Game of Thrones’ Battle of Winterfell was less deadly than expected. Good.

Game of Thrones’ Battle of Winterfell was less deadly than expected. Good.

The show’s lack of bloodlust in “The Long Night” was its most subversive plot turn yet.

When Game of Thrones“The Long Night” wrapped up, ending the largest battle in the history of the series, I was shocked — shocked that the Battle of Winterfell was over, shocked that it had concluded with almost every character in the series’ main titles alive, shocked that the army of the dead was ultimately so easy to destroy. And, okay, shocked at how much of the episode was difficult to make out, even on the most pristine television screens.

All of the above qualms have made their way into multiple pieces written by critics (including me), but it’s the “few major deaths” thing that seems to have stuck in people’s craw. It’s almost as if viewers were disappointed that it didn’t turn out to be the bloodbath they expected. (For two really excellent examples of this particular criticism, check out Kelly Lawler at USA Today, who found “The Long Night” predictable and boring, and Alison Herman at the Ringer, who thinks Game of Thrones has lost its ruthlessness.)

• _Provided information_:
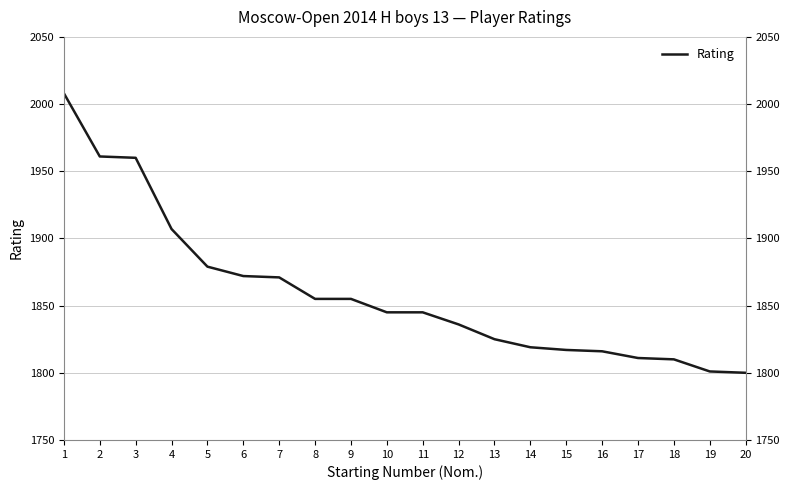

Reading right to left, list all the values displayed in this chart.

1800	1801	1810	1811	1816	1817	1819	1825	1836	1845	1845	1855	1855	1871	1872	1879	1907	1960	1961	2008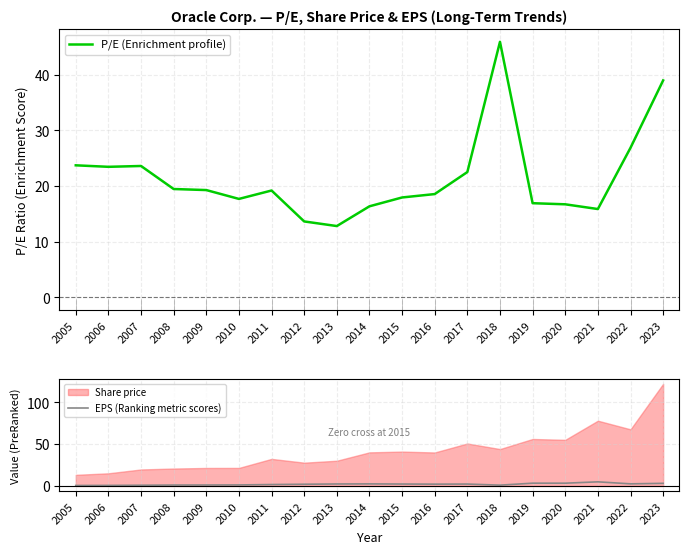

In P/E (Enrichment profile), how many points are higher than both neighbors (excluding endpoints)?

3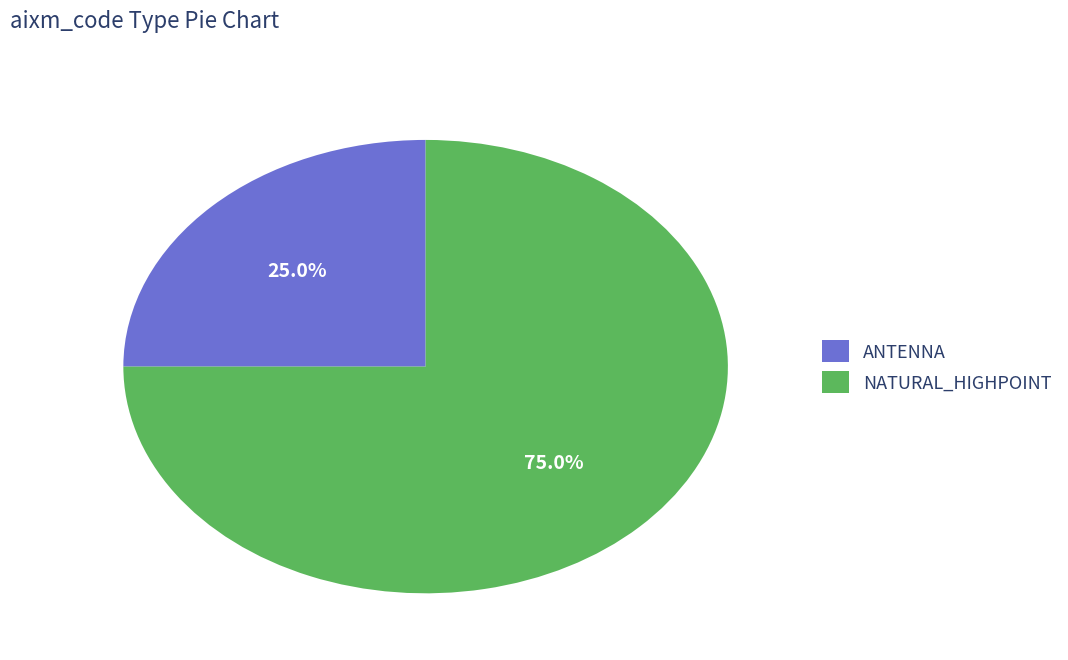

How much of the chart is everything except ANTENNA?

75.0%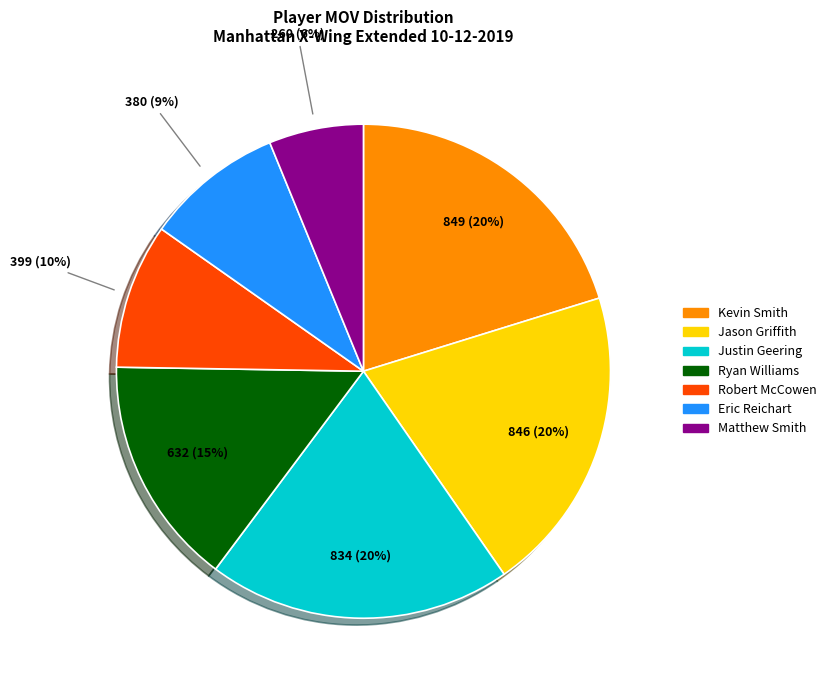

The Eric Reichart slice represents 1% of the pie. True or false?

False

• _Apply what you read_:
1. From the Battle of Winterfell article, list each thing the writer says they were shocked about when "The Long Night" ended.
2. Quote the Battle of Winterfell article word for word, between "When Game of" and "pristine television screens.", inclusive.

• _Replies_:
1.
- That the Battle of Winterfell was over
- That it had concluded with almost every character in the series' main titles alive
- That the army of the dead was ultimately so easy to destroy
- How much of the episode was difficult to make out, even on the most pristine television screens

2.
When Game of Thrones“The Long Night” wrapped up, ending the largest battle in the history of the series, I was shocked — shocked that the Battle of Winterfell was over, shocked that it had concluded with almost every character in the series’ main titles alive, shocked that the army of the dead was ultimately so easy to destroy. And, okay, shocked at how much of the episode was difficult to make out, even on the most pristine television screens.